Menteri Koordinator Bidang Politik, Hukum dan Keamanan (Menko Polhukam) Mahfud MD mengatakan Panji Gumilang merasa nyaman dengan keadaannya di Pondok Pesantren (Ponpes) Al Zaytun.
"Panji Gumilang ini merasa sangat nyaman kemudian melakukan dugaan tindak pidana dan penodaan terhadap agama menurut ukuran orang umum," kata Mahfud dalam keterangannya, dikutip Liberte Suara, Senin (17/7/2023).
Pemerintah Orde Baru (Orba), kata Mahfud, kemudian memberikan dukungan kepada ponpes tersebut lantaran Panji Gumilang berani memecahkan diri dari Negara Islam Indonesia (NII).
"Jangan heran, dulu Pak BJ Habibie itu mau nyumbang Rp1,2 triliun untuk membangun Al Zaytun itu dari mana?
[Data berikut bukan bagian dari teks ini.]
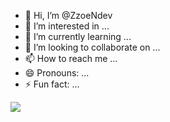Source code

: - 👋 Hi, I’m @ZzoeNdev
- 👀 I’m interested in ...
- 🌱 I’m currently learning ...
- 💞️ I’m looking to collaborate on ...
- 📫 How to reach me ...
- 😄 Pronouns: ...
- ⚡ Fun fact: ...
<img src="https://cdn.jsdelivr.net/gh/devicons/devicon@latest/icons/css3/css3-plain.svg" />
  
<!---
ZzoeNdev/ZzoeNdev is a ✨ special ✨ repository because its `README.md` (this file) appears on your GitHub profile.
You can click the Preview link to take a look at your changes.
--->
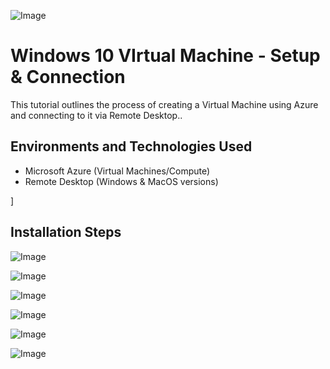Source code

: 
![Image](https://github.com/user-attachments/assets/607dfe26-e05d-426a-a304-8db67c453d71)
</p>

<h1> Windows 10 VIrtual Machine - Setup & Connection </h1>
This tutorial outlines the process of creating a Virtual Machine using Azure and connecting to it via Remote Desktop..<br />


<h2>Environments and Technologies Used</h2>

- Microsoft Azure (Virtual Machines/Compute)
- Remote Desktop (Windows & MacOS versions)

]
<h2>Installation Steps</h2>

![Image](https://github.com/user-attachments/assets/bccb93d2-4053-4a9b-be1e-f62ebf3459c1)

![Image](https://github.com/user-attachments/assets/cac77ac0-f924-47a7-8d3e-7b3bcebe1e82)

![Image](https://github.com/user-attachments/assets/0ee994e0-a8b2-4959-a6f7-9ca9c609a98d)

![Image](https://github.com/user-attachments/assets/afc25a74-e7f1-4114-88a8-6576045fc199)

![Image](https://github.com/user-attachments/assets/585d1d8d-d3a8-4f43-bd63-af219472fcc4)

![Image](https://github.com/user-attachments/assets/4837686f-5aed-4393-a73e-795fae0d06cc)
Itu saran Pak Malik Fadjar, Menteri Agama. Itu bagus, sarannya BIN pada waktu itu zaman Pak Habibie memang bagus karena Panji Gumilang memecahkan diri dan bikin sendiri dan betul-betul menjadi anti-NII," ungkap Menko Polhukam.
Mahfud membeberkan, Al Zaytun memiliki gedung dengan nama-nama tokoh pahlawan nasional dan mewajibkan santrinya menghafal Pancasila.
"Pokoknya tokoh-tokoh nasional, lambang Pancasila, semua (santri) harus hafal Pancasila, pendidikan kewarganegaraannya bagus gitu, nah itu yang terjadi," tambahnya.
Menko Polhukam menyinggung perkembangan Al Zaytun yang bertolak belakang dengan kotanya, yakni Indramayu.
Soalnya, pemerintah melalui dana bantuan operasional sekolah (BOS), Al Zaytun berkembang menjadi ponpes yang megah dan mewah.
"Di sana mewah, lebih mewah dari Kota Indramayu, padahal dia ada di dalam Indramayu. Lebih megah, bagus seperti kota modern, tapi santri di dalamnya," ujarnya, menambahkan.
Menko Polhukam menduga karena telanjur merasa nyaman, Panji Gumilang kemudian melakukan perbuatan yang diduga penodaan agama hingga dugaan tindak pidana pencucian uang (TPPU).